**Excerpt provided:**
────────────────────────────────────────

Techniques for editing a documentary film
Long-format documentary film editing is more than just a technical endeavour of putting clips together in an NLE timeline. Of course, you know that already. You’ve shot your documentary film, over several weeks or even years. Now you need to put it all together in a coherent and engaging film that audiences will love and with which they will engage. Your first step is to create the story arc, before venturing into the buttons and toggles of an NLE. I do this part of the editing on paper. Editing a long-form documentary film requires a good deal more thought and diligence than say when editing a short 3-minute feature. Any tools that would help in this process of developing the story arc would be welcome.
I’ve found the techniques below have helped me in documentary film editing and am sharing them in this post.
Step 1: Analyse the Rushes (b-roll)
The first step when starting out with editing a new documentary film project is to see what ingredients we have. The best intentions of a director come to nought if there’s no usable footage. I’ve seen such projects and was able to identify problems to the director before he put in time and money into post-production on his film. By looking through the rushes, it’s possible to see if we are ready to cut or production still needs to be done.
As a first step, I use my NLE Adobe Premiere Pro CC to bring in the rushes, organise them into bins and meta tag the clips, so they are easy to find later in the editing process when the time is in short supply, and the director or producers are breathing down your neck.
I tag clips to mark them as good clean shots, indoors, outdoors as well as specific locations that make sense for the film I’m editing. I also tag clips with character information (who’s in the clip). Finally, I tag for moods/emotions like dark, happy, emotional etc. You can go to any lengths during this stage. It depends on the time you have at your disposal. For projects on tight schedules, I go through the rushes, organise footage into bins and do basic tagging. For longer projects, I spend a few weeks on this stage.

────────────────────────────────────────

**Given information:**
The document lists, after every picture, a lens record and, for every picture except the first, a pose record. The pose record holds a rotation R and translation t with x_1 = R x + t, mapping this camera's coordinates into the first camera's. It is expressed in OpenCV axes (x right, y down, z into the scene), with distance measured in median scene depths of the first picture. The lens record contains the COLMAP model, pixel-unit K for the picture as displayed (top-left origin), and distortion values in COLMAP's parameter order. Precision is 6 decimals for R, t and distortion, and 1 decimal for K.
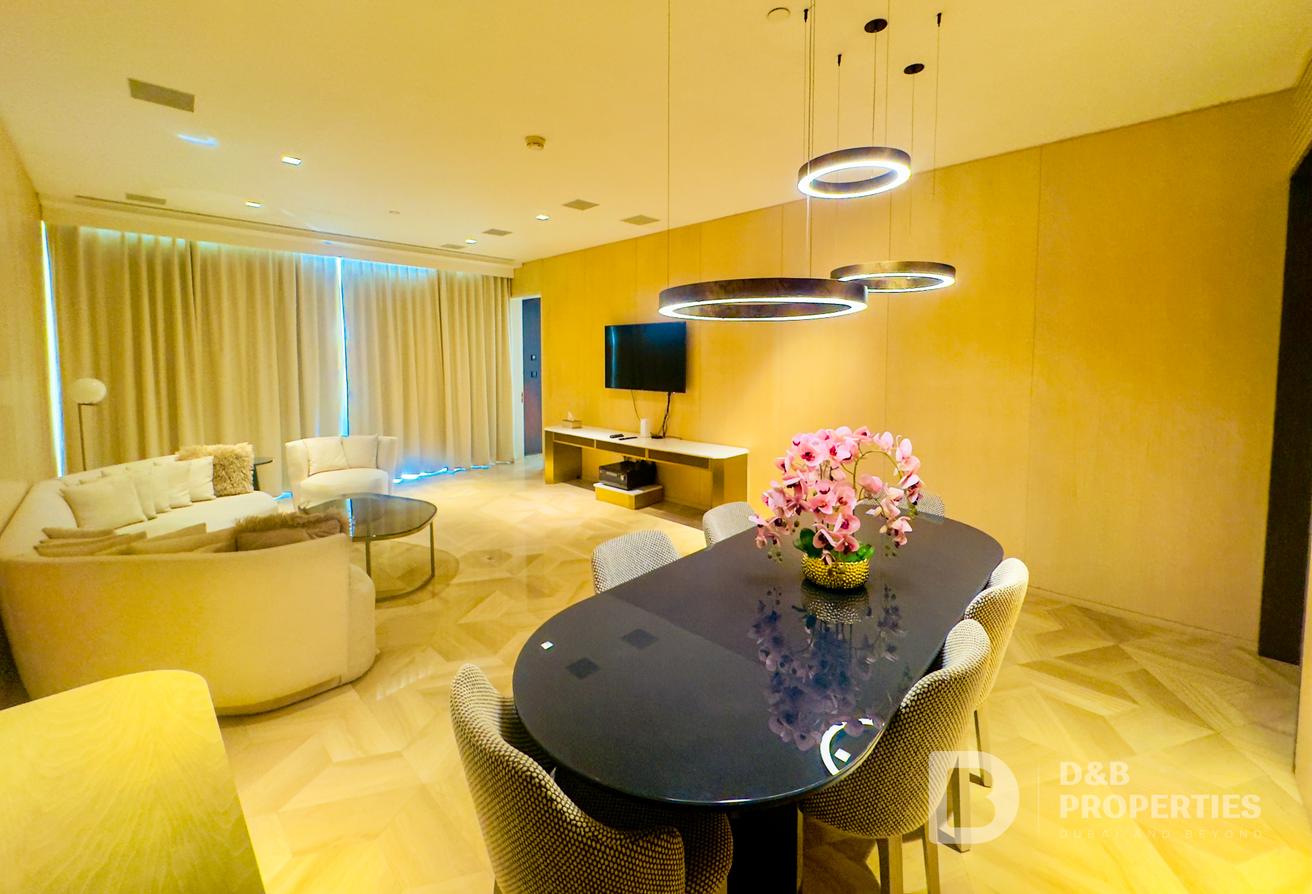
lens RADIAL K [[526.3, 0, 650.1], [0, 526.3, 388.0], [0, 0, 1]] dist [0.002983, 0.000285]
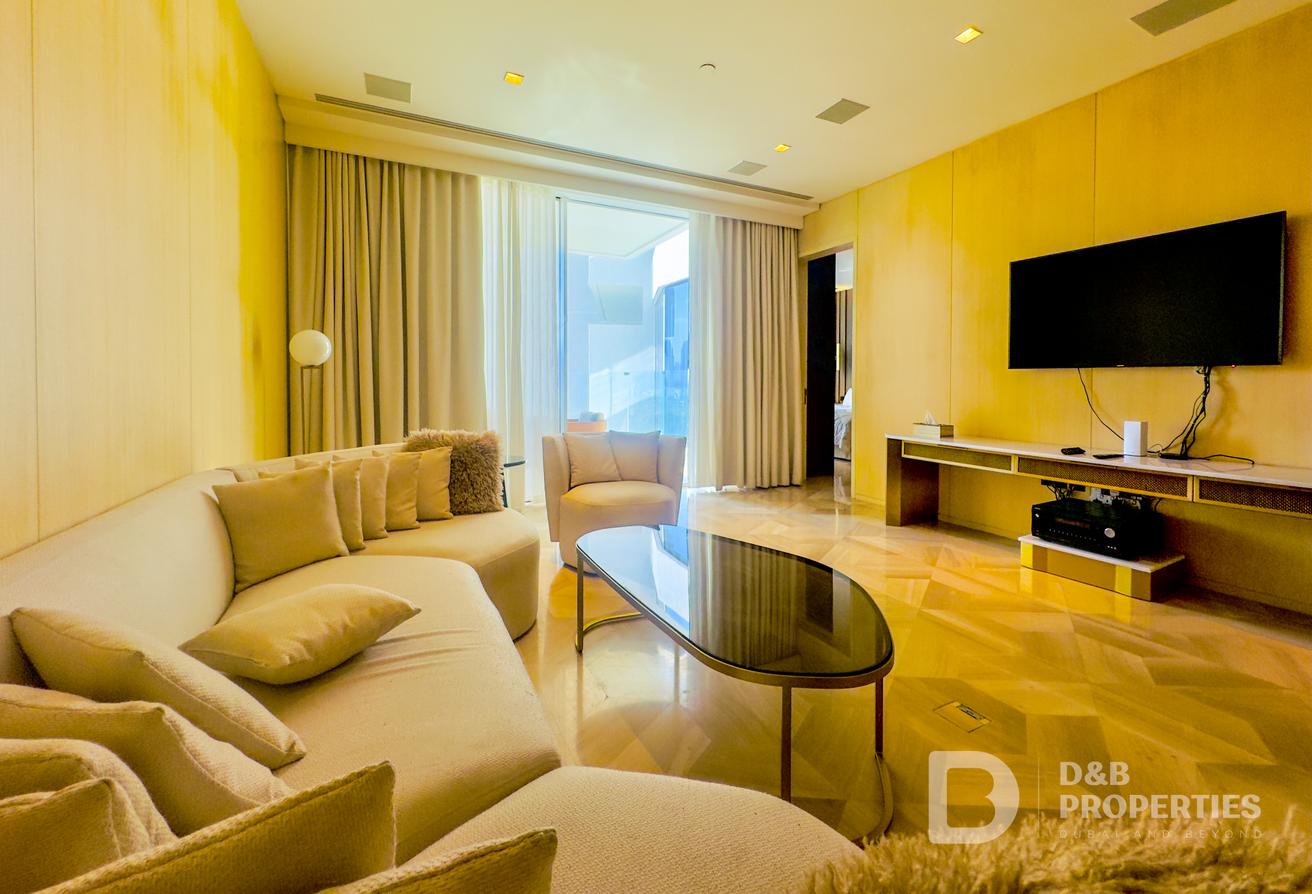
lens RADIAL K [[526.3, 0, 650.1], [0, 526.3, 388.0], [0, 0, 1]] dist [0.002983, 0.000285]
pose [[0.944031, 0.004578, -0.329825, -0.303512], [-0.019454, 0.998936, -0.041817, 0.060731], [0.329283, 0.045893, 0.943115, 0.367669]]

────────────────────────────────────────

**Required tasks:**
1/ These questions concern the documentary editing text:
(a) On what does the writer work out the story arc?
(b) Which NLE does the writer use to bring in the rushes?
(c) For longer projects, how long does the writer spend on the stage of organizing and tagging the rushes?
2/ Copy out the part of the documentary editing text that begins at the words "I’ve found the" and stops after the words "to be done.".

**Solved tasks:**
1/
(a) On paper.
(b) Adobe Premiere Pro CC.
(c) A few weeks.

2/
I’ve found the techniques below have helped me in documentary film editing and am sharing them in this post.
Step 1: Analyse the Rushes (b-roll)
The first step when starting out with editing a new documentary film project is to see what ingredients we have. The best intentions of a director come to nought if there’s no usable footage. I’ve seen such projects and was able to identify problems to the director before he put in time and money into post-production on his film. By looking through the rushes, it’s possible to see if we are ready to cut or production still needs to be done.